** Opening WORKING DATA block **

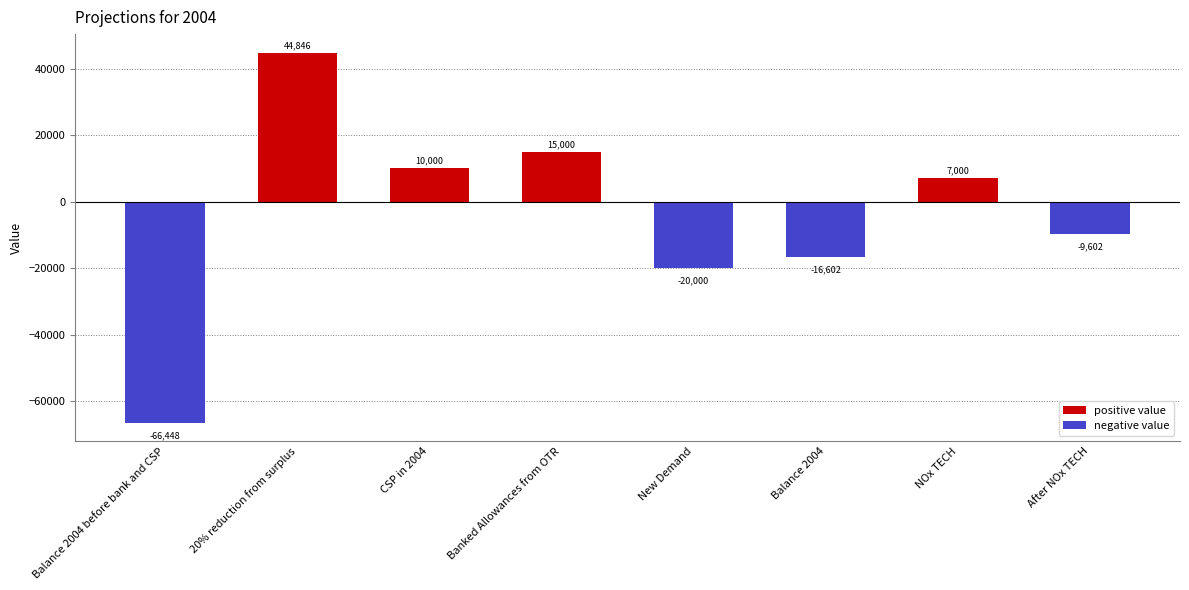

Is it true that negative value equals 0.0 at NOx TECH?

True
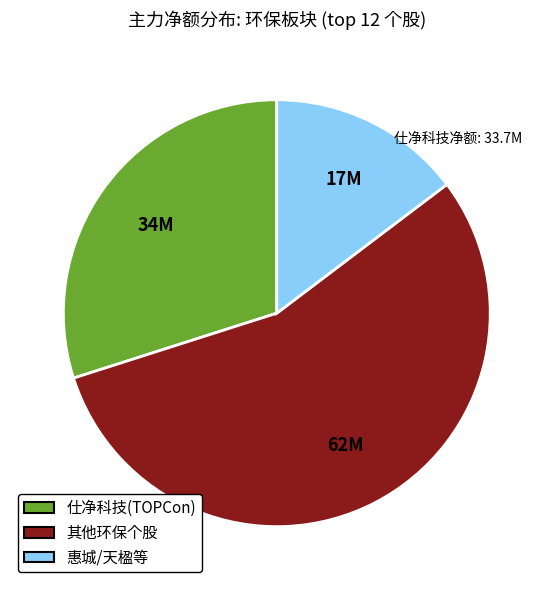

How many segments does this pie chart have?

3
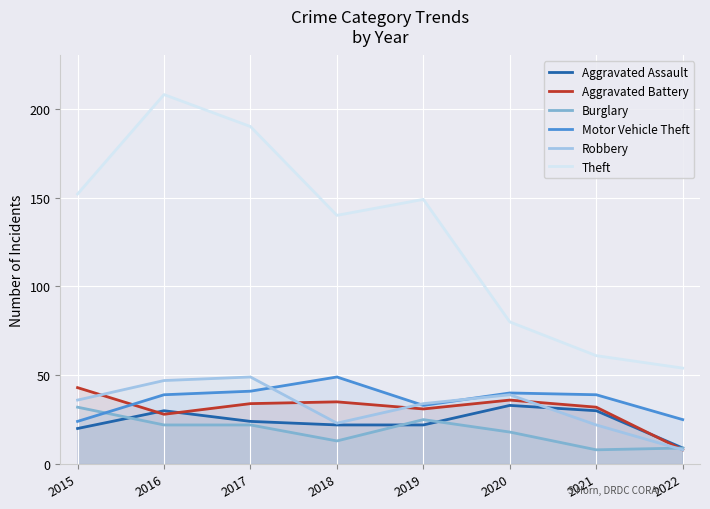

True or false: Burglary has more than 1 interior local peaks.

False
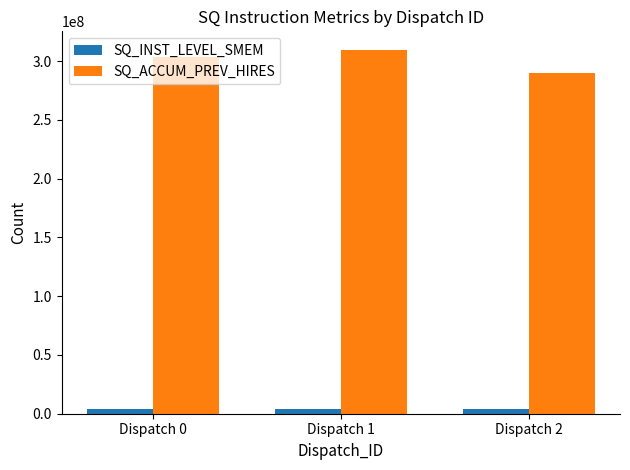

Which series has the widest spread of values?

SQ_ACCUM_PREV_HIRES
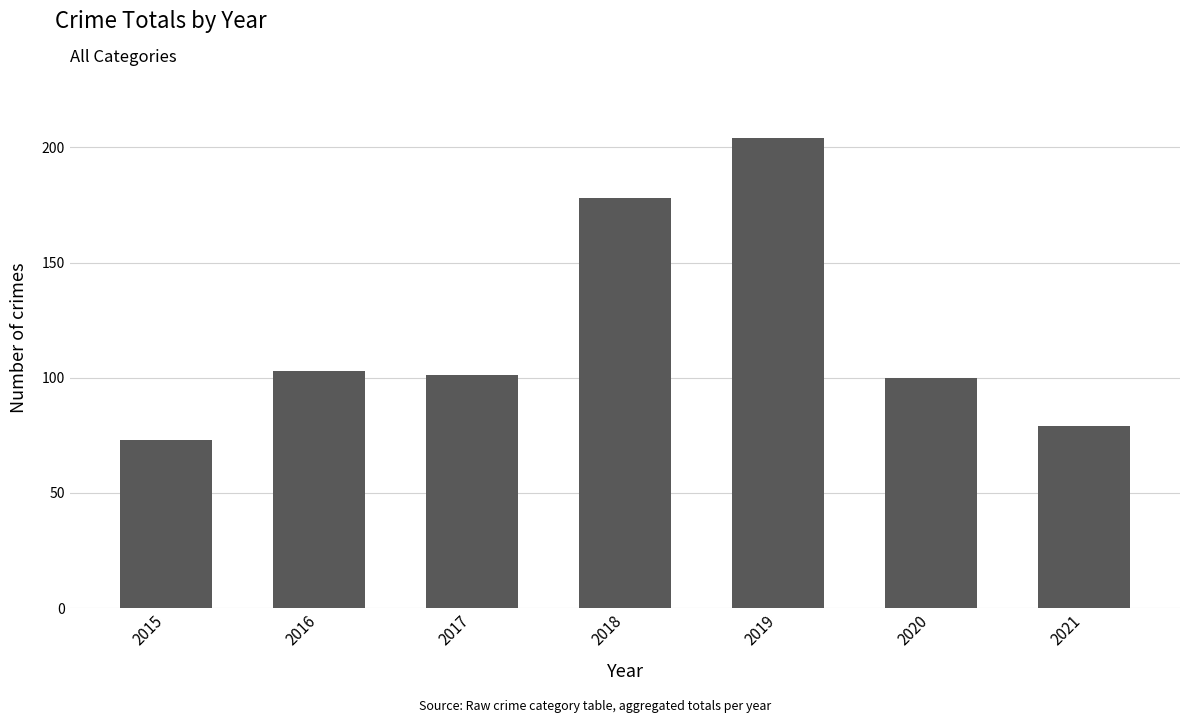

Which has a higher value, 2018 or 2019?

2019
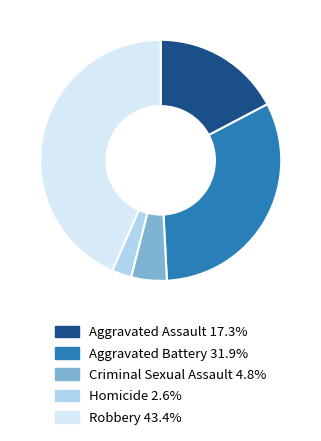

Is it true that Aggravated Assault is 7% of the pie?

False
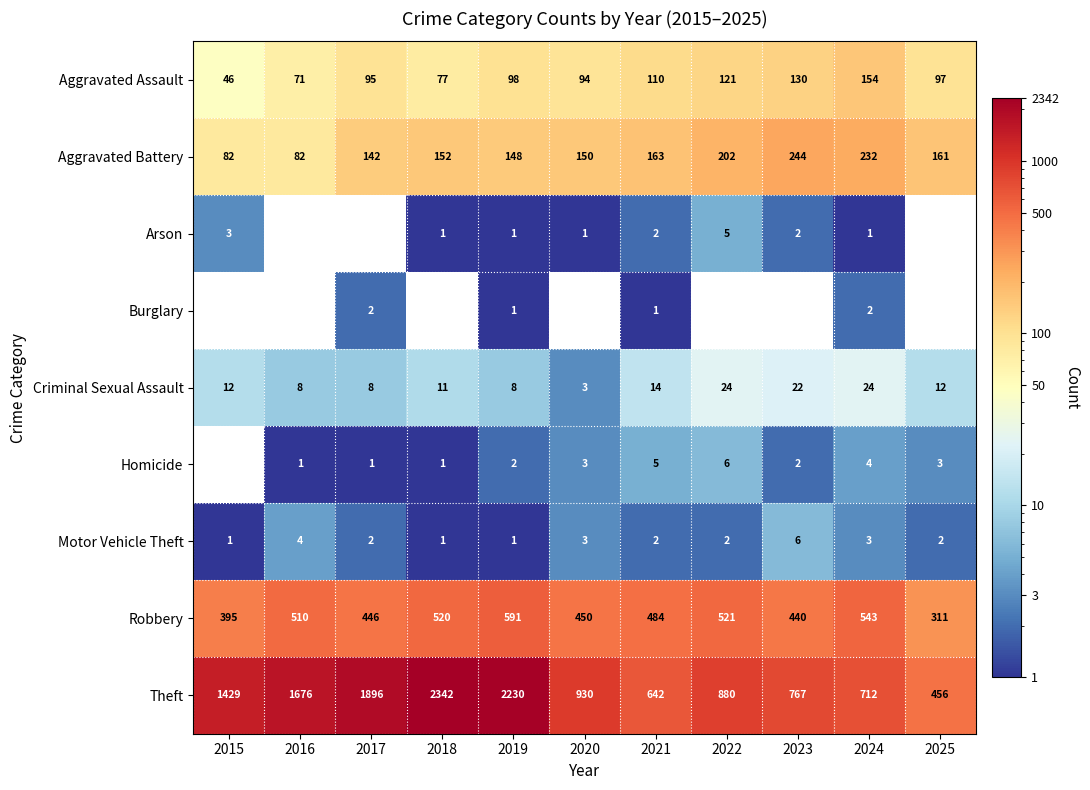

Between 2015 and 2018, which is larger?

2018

** Closing WORKING DATA block **

Update all the records by replacing every instance of "pie" with "donut" and keeping everything else unchanged. Leave the pictures out of your answer.

## WRITTEN SOLUTION
Is it true that negative value equals 0.0 at NOx TECH?

True

How many segments does this donut chart have?

3

True or false: Burglary has more than 1 interior local peaks.

False

Which series has the widest spread of values?

SQ_ACCUM_PREV_HIRES

Which has a higher value, 2018 or 2019?

2019

Is it true that Aggravated Assault is 7% of the donut?

False

Between 2015 and 2018, which is larger?

2018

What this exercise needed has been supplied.